Ramaswamy concludes by paraphrasing George Washington. The United States, he writes, should seek “peace, commerce, and friendship with all nations,” prioritize our own sovereignty and interests above “internationalist delusions,” and focus on representing the “interests of Americans.” 

America’s younger presidents have been a mixed bag. Our youngest to date, Theodore Roosevelt (age 42), was a foreign-policy realist who understood America’s role in the global balance of power and who, except with the Philippines, eschewed an interventionist foreign policy. The next youngest, John F. Kennedy (age 43), promised to “pay any price” and “bear any burden” to assure the success of liberty and thereafter became involved in a series of crises — some of his own making — that signaled weakness and indecisiveness to our main adversary. Bill Clinton (age 46) was a foreign-policy amateur who intervened in the Balkans for humanitarian reasons and began the process of NATO expansion that helped revive the worst aspects of Russian nationalism and imperial traditions, despite public warnings from Russia experts like George F. Kennan and Jack F. Matlock Jr. Ulysses Grant (age 46), after saving the Union on the battlefield, conducted patient diplomacy and an overall anti-interventionist foreign policy. Like Washington, Grant pledged to “respect the rights of all nations” and to demand “equal respect” for the United States. Barack Obama (age 47) began his presidency by apologizing to other nations for America’s past conduct, then misread the so-called Arab Spring to America’s detriment, continued our involvement in the Afghan and Iraq quagmires, expanded NATO even further, and affirmed U.S. support for the admission of Georgia and Ukraine into the alliance. And in the face of a more assertive Chinese foreign policy under President Xi Jinping, Obama continued the policy of engagement even while publicly calling for a “pivot” to Asia. 

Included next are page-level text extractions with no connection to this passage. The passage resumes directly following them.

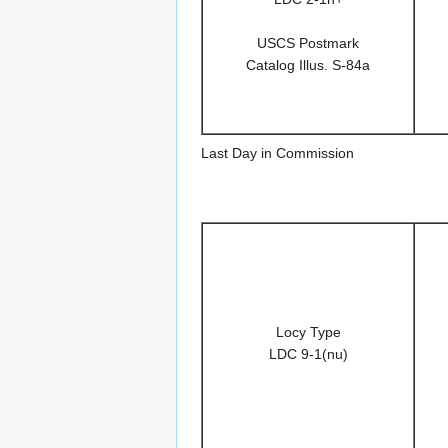
USCS Postmark
Catalog Illus. S-84a
Last Day in Commission
Locy Type
LDC 9-1(nu)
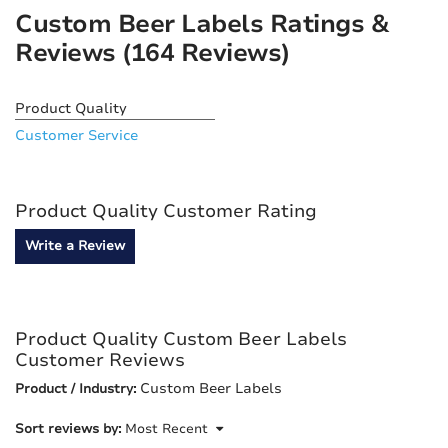
Custom Beer Labels Ratings &
Reviews
(164 Reviews)
Product Quality
Customer Service
Product Quality Customer Rating
Write a Review
Product Quality Custom Beer Labels
Customer Reviews
Custom Beer Labels
Product / Industry:
Sort reviews by:
Most Recent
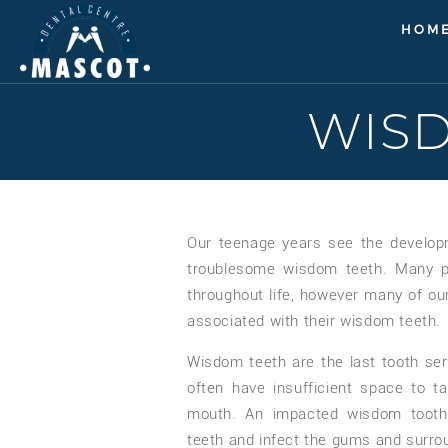
HOM
WIS
Our teenage years see the develop
troublesome wisdom teeth. Many pe
throughout life, however many of ou
associated with their wisdom teeth.
Wisdom teeth are the last tooth se
often have insufficient space to ta
mouth. An impacted wisdom tooth
teeth and infect the gums and surro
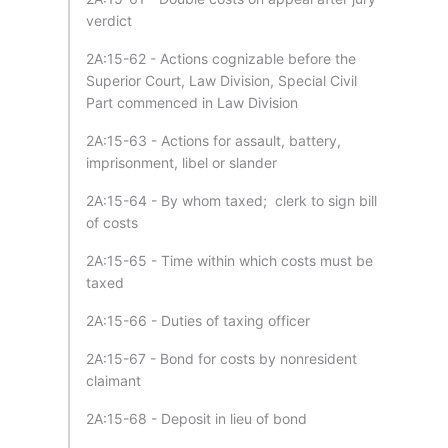
verdict
2A:15-62 - Actions cognizable before the
Superior Court, Law Division, Special Civil
Part commenced in Law Division
2A:15-63 - Actions for assault, battery,
imprisonment, libel or slander
2A:15-64 - By whom taxed; clerk to sign bill
of costs
2A:15-65 - Time within which costs must be
taxed
2A:15-66 - Duties of taxing officer
2A:15-67 - Bond for costs by nonresident
claimant
2A:15-68 - Deposit in lieu of bond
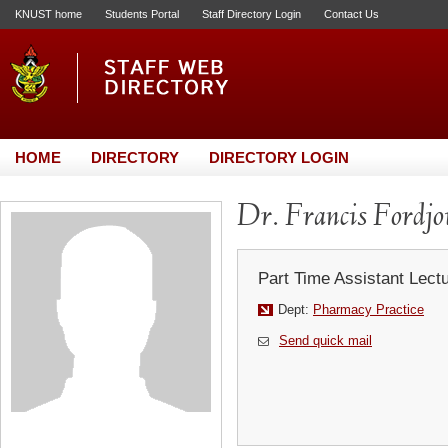
KNUST home
Students Portal
Staff Directory Login
Contact Us
HOME
DIRECTORY
DIRECTORY LOGIN
Dr. Francis Fordjo
Part Time Assistant Lect
Dept:
Pharmacy Practice
Send quick mail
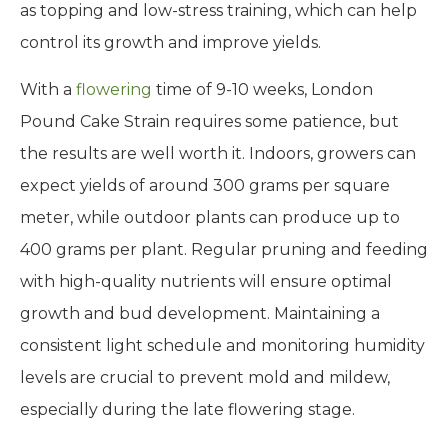
as topping and low-stress training, which can help
control its growth and improve yields.
With a
flowering
time of 9-10 weeks, London
Pound Cake Strain requires some patience, but
the results are well worth it. Indoors, growers can
expect yields of around 300 grams per square
meter, while outdoor plants can produce up to
400 grams per plant. Regular pruning and feeding
with high-quality nutrients will ensure optimal
growth and bud development. Maintaining a
consistent light schedule and monitoring humidity
levels are crucial to prevent mold and mildew,
especially during the late flowering stage.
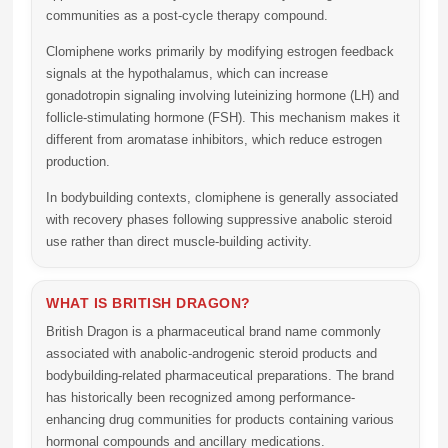
communities as a post-cycle therapy compound.
Clomiphene works primarily by modifying estrogen feedback
signals at the hypothalamus, which can increase
gonadotropin signaling involving luteinizing hormone (LH) and
follicle-stimulating hormone (FSH). This mechanism makes it
different from aromatase inhibitors, which reduce estrogen
production.
In bodybuilding contexts, clomiphene is generally associated
with recovery phases following suppressive anabolic steroid
use rather than direct muscle-building activity.
WHAT IS BRITISH DRAGON?
British Dragon
is a pharmaceutical brand name commonly
associated with anabolic-androgenic steroid products and
bodybuilding-related pharmaceutical preparations. The brand
has historically been recognized among performance-
enhancing drug communities for products containing various
hormonal compounds and ancillary medications.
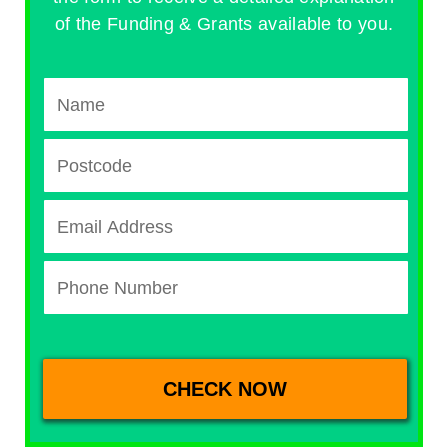
of the Funding & Grants available to you.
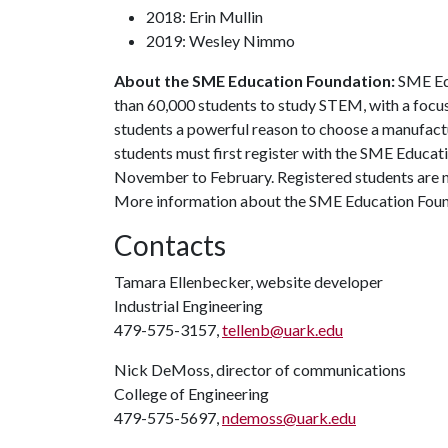
2018: Erin Mullin
2019: Wesley Nimmo
About the SME Education Foundation:
SME Ed
than 60,000 students to study STEM, with a focus
students a powerful reason to choose a manufactu
students must first register with the SME Educat
November to February. Registered students are n
More information about the SME Education Foun
Contacts
Tamara Ellenbecker, website developer
Industrial Engineering
479-575-3157,
tellenb@uark.edu
Nick DeMoss, director of communications
College of Engineering
479-575-5697,
ndemoss@uark.edu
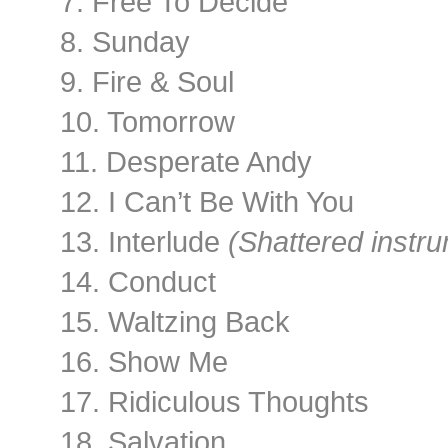
7. Free To Decide
8. Sunday
9. Fire & Soul
10. Tomorrow
11. Desperate Andy
12. I Can’t Be With You
13. Interlude
(Shattered instru
14. Conduct
15. Waltzing Back
16. Show Me
17. Ridiculous Thoughts
18. Salvation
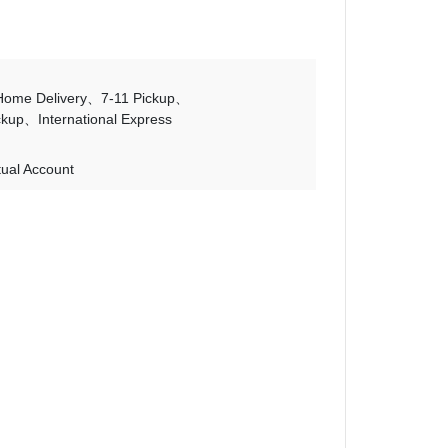
Home Delivery
7-11 Pickup
ckup
International Express
tual Account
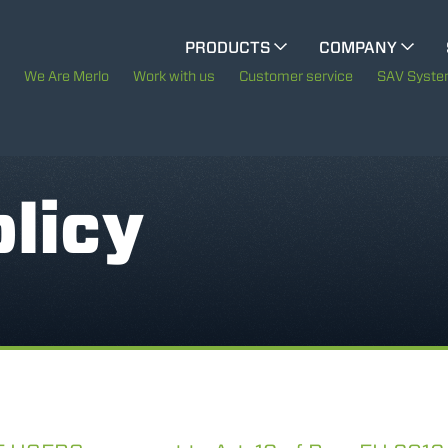
CINGO MULTIFUNCTION
PRODUCTS
COMPANY
The History of Merlo
We Are Merlo
Work with us
Customer service
SAV Syst
ELECTRIC CINGO
Merlo worldwide
Sustainability
licy
SPECIAL MACHINES
SHOW ALL
Technology
CONCRETE MIXER
TOOL HANDLER TRACTOR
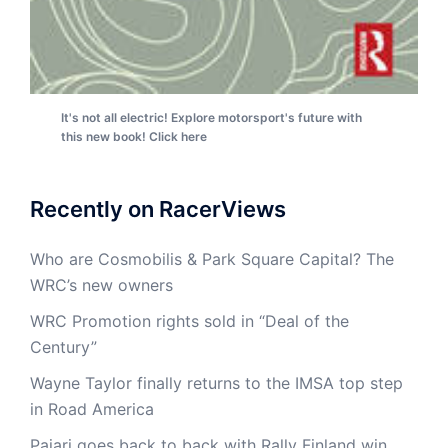
It's not all electric! Explore motorsport's future with
this new book! Click here
Recently on RacerViews
Who are Cosmobilis & Park Square Capital? The
WRC’s new owners
WRC Promotion rights sold in “Deal of the
Century”
Wayne Taylor finally returns to the IMSA top step
in Road America
Pajari goes back to back with Rally Finland win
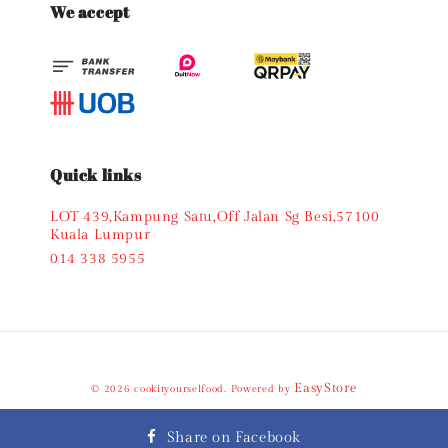
We accept
Quick links
LOT 439,Kampung Satu,Off Jalan Sg Besi,57100
Kuala Lumpur
014 338 5955
EasyStore
© 2026 cookityourselfood. Powered by
Terms of Service
Privacy Policy
Refund Policy
|
|
Share on Facebook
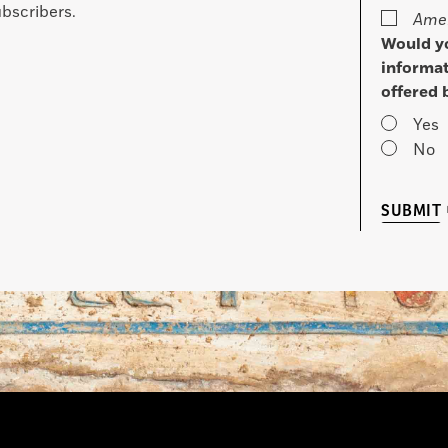
bscribers.
Amer
Would yo
informat
offered 
Yes
No
SUBMIT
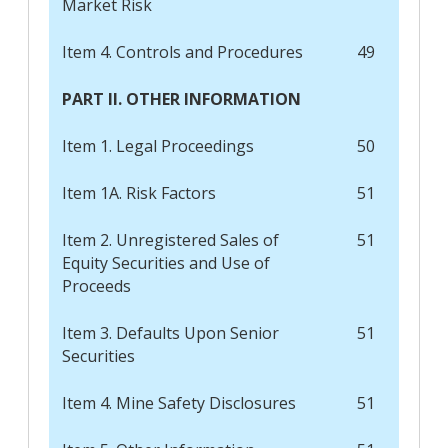
Market Risk
Item 4. Controls and Procedures
49
PART II. OTHER INFORMATION
Item 1. Legal Proceedings
50
Item 1A. Risk Factors
51
Item 2. Unregistered Sales of
51
Equity Securities and Use of
Proceeds
Item 3. Defaults Upon Senior
51
Securities
Item 4. Mine Safety Disclosures
51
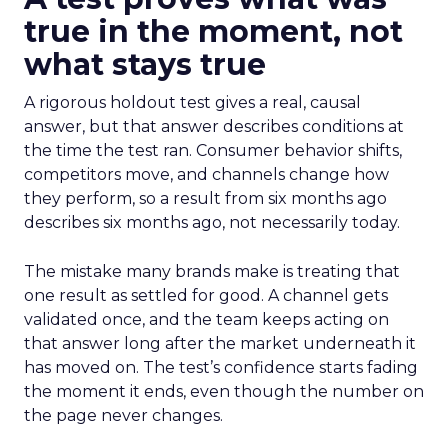
true in the moment, not
what stays true
A rigorous holdout test gives a real, causal
answer, but that answer describes conditions at
the time the test ran. Consumer behavior shifts,
competitors move, and channels change how
they perform, so a result from six months ago
describes six months ago, not necessarily today.
The mistake many brands make is treating that
one result as settled for good. A channel gets
validated once, and the team keeps acting on
that answer long after the market underneath it
has moved on. The test’s confidence starts fading
the moment it ends, even though the number on
the page never changes.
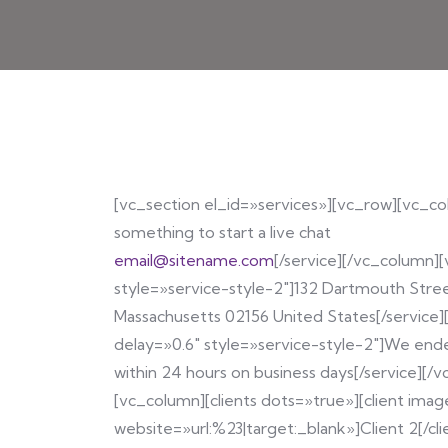
[vc_section el_id=»services»][vc_row][vc_col
something to start a live chat
email@sitename.com
[/service][/vc_column][
style=»service-style-2″]132 Dartmouth Stre
Massachusetts 02156 United States[/service]
delay=»0.6″ style=»service-style-2″]We ende
within 24 hours on business days[/service][
[vc_column][clients dots=»true»][client imag
website=»url:%23|target:_blank»]Client 2[/cli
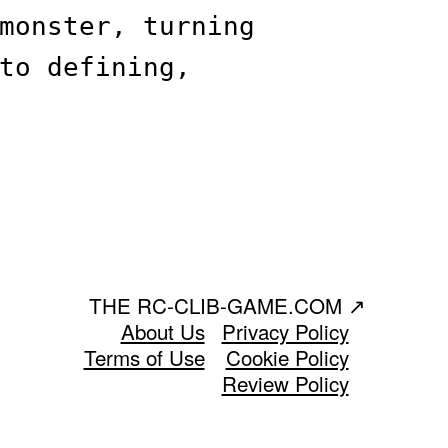
monster, turning
to defining,
THE RC-CLIB-GAME.COM
↗
About Us
Privacy Policy
Terms of Use
Cookie Policy
Review Policy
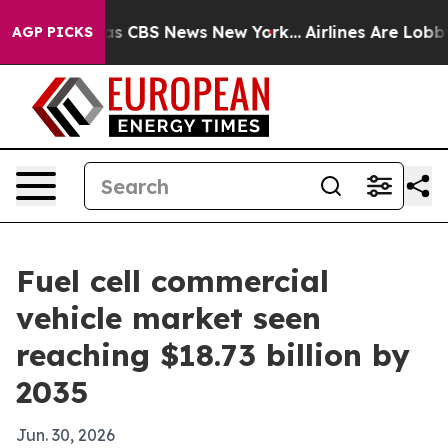
rative was CBS News New York...
Airlines Are Lobbying
AGP PICKS
Fuel cell commercial
vehicle market seen
reaching $18.73 billion by
2035
Jun. 30, 2026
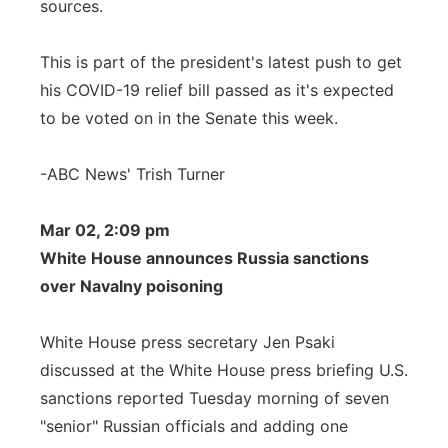
sources.
This is part of the president's latest push to get
his COVID-19 relief bill passed as it's expected
to be voted on in the Senate this week.
-ABC News' Trish Turner
Mar 02, 2:09 pm
White House announces Russia sanctions
over Navalny poisoning
White House press secretary Jen Psaki
discussed at the White House press briefing U.S.
sanctions reported Tuesday morning of seven
"senior" Russian officials and adding one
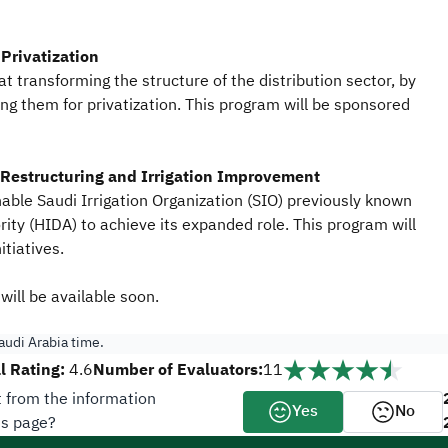
Privatization
t transforming the structure of the distribution sector, by
ring them for privatization. This program will be sponsored
Restructuring
and Irrigation Improvement
able Saudi Irrigation Organization (SIO) previously known
ity (HIDA) to achieve its expanded role. This program will
itiatives.
will be available soon.
udi Arabia time.
l Rating:
Number of Evaluators:
4.6
11
t from the information
Yes
No
is page?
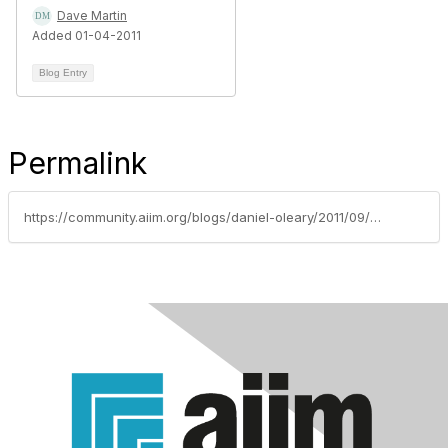
Dave Martin
Added 01-04-2011
Blog Entry
Permalink
https://community.aiim.org/blogs/daniel-oleary/2011/09/27/do-you-have-a-cloud-project-that-is-shovel-ready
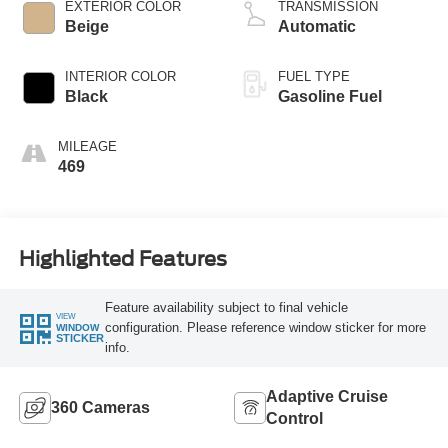
EXTERIOR COLOR
TRANSMISSION
Beige
Automatic
INTERIOR COLOR
FUEL TYPE
Black
Gasoline Fuel
MILEAGE
469
Highlighted Features
Feature availability subject to final vehicle
VIEW
configuration. Please reference window sticker for more
WINDOW
STICKER
info.
Adaptive Cruise
360 Cameras
Control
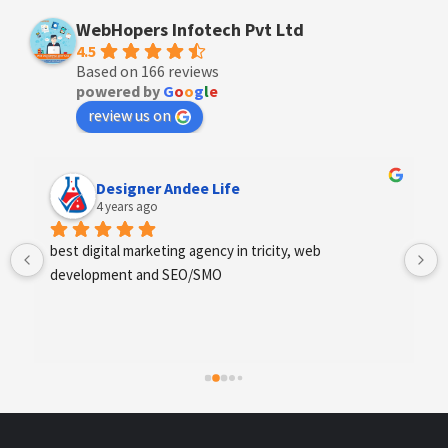
WebHopers Infotech Pvt Ltd
4.5
Based on 166 reviews
powered by
G
o
o
g
l
e
review us on
Designer Andee Life
4 years ago
best digital marketing agency in tricity, web 
development and SEO/SMO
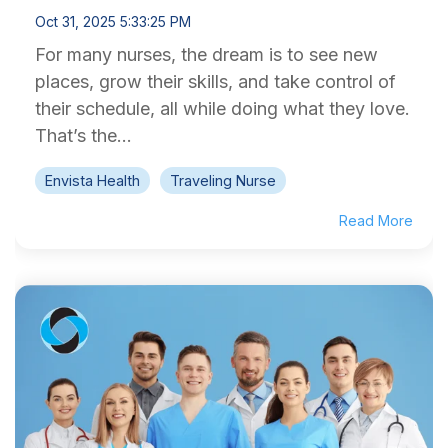
Oct 31, 2025 5:33:25 PM
For many nurses, the dream is to see new
places, grow their skills, and take control of
their schedule, all while doing what they love.
That’s the...
Envista Health
Traveling Nurse
Read More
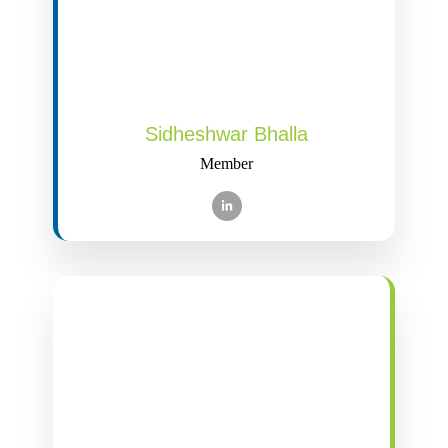
Sidheshwar Bhalla
Member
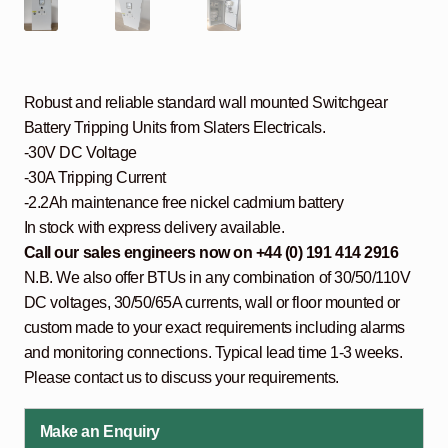
Robust and reliable standard wall mounted Switchgear
Battery Tripping Units from Slaters Electricals.
-30V DC Voltage
-30A Tripping Current
-2.2Ah maintenance free nickel cadmium battery
In stock with express delivery available.
Call our sales engineers now on +44 (0) 191 414 2916
N.B. We also offer BTUs in any combination of 30/50/110V
DC voltages, 30/50/65A currents, wall or floor mounted or
custom made to your exact requirements including alarms
and monitoring connections. Typical lead time 1-3 weeks.
Please contact us to discuss your requirements.
Make an Enquiry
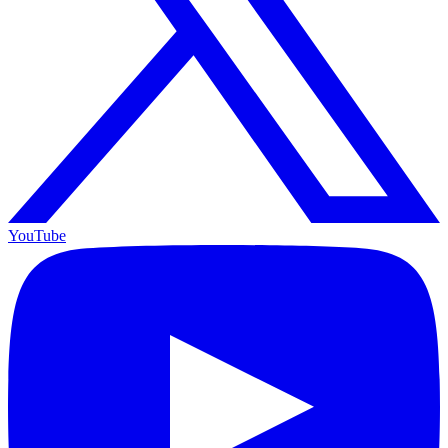
YouTube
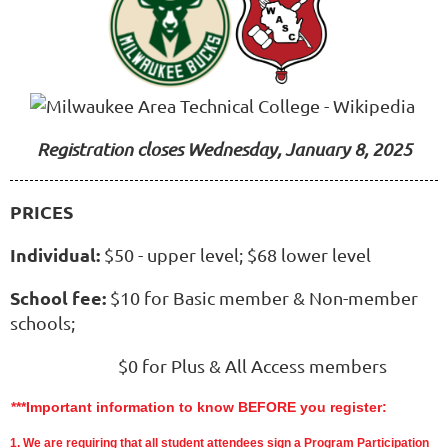
Registration closes Wednesday, January 8, 2025
PRICES
Individual:
$50 - upper level; $68 lower level
School fee:
$10 for Basic member & Non-member
schools;
$0 for Plus & All Access members
***Important information to know BEFORE you register:
1.
We are requiring that all student attendees sign a Program Participation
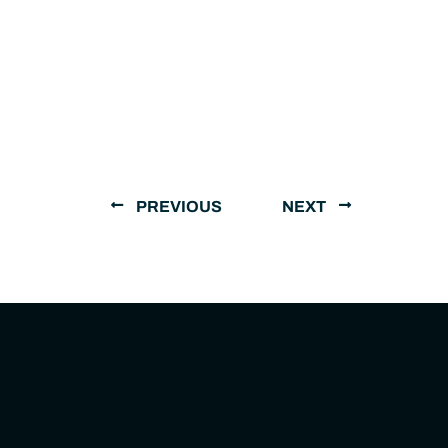
PREVIOUS
NEXT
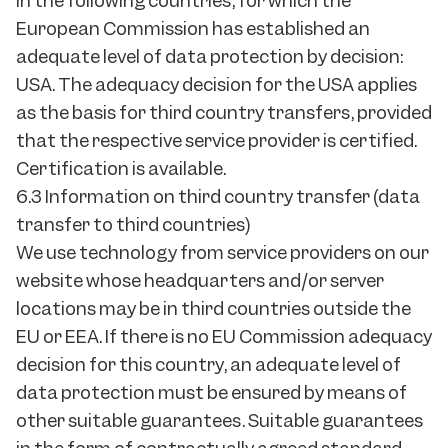
in the following countries, for which the
European Commission has established an
adequate level of data protection by decision:
USA. The adequacy decision for the USA applies
as the basis for third country transfers, provided
that the respective service provider is certified.
Certification is available.
6.3 Information on third country transfer (data
transfer to third countries)
We use technology from service providers on our
website whose headquarters and/or server
locations may be in third countries outside the
EU or EEA. If there is no EU Commission adequacy
decision for this country, an adequate level of
data protection must be ensured by means of
other suitable guarantees. Suitable guarantees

The other day, Ramaswamy caused a sensation when he said that he would roll back military aid to Israel as part of an extended “Abraham Accords” in the Middle East. He has since backtracked on that pledge. Youth and inexperience can lead to campaign and policy minefields like that. Currently at age 38, Ramaswamy is probably too young to be president (though the Constitution says you only need to be 35 years of age). But his general foreign-policy vision as expressed in the American Conservative piece shows that he is open to the wisdom of the ages.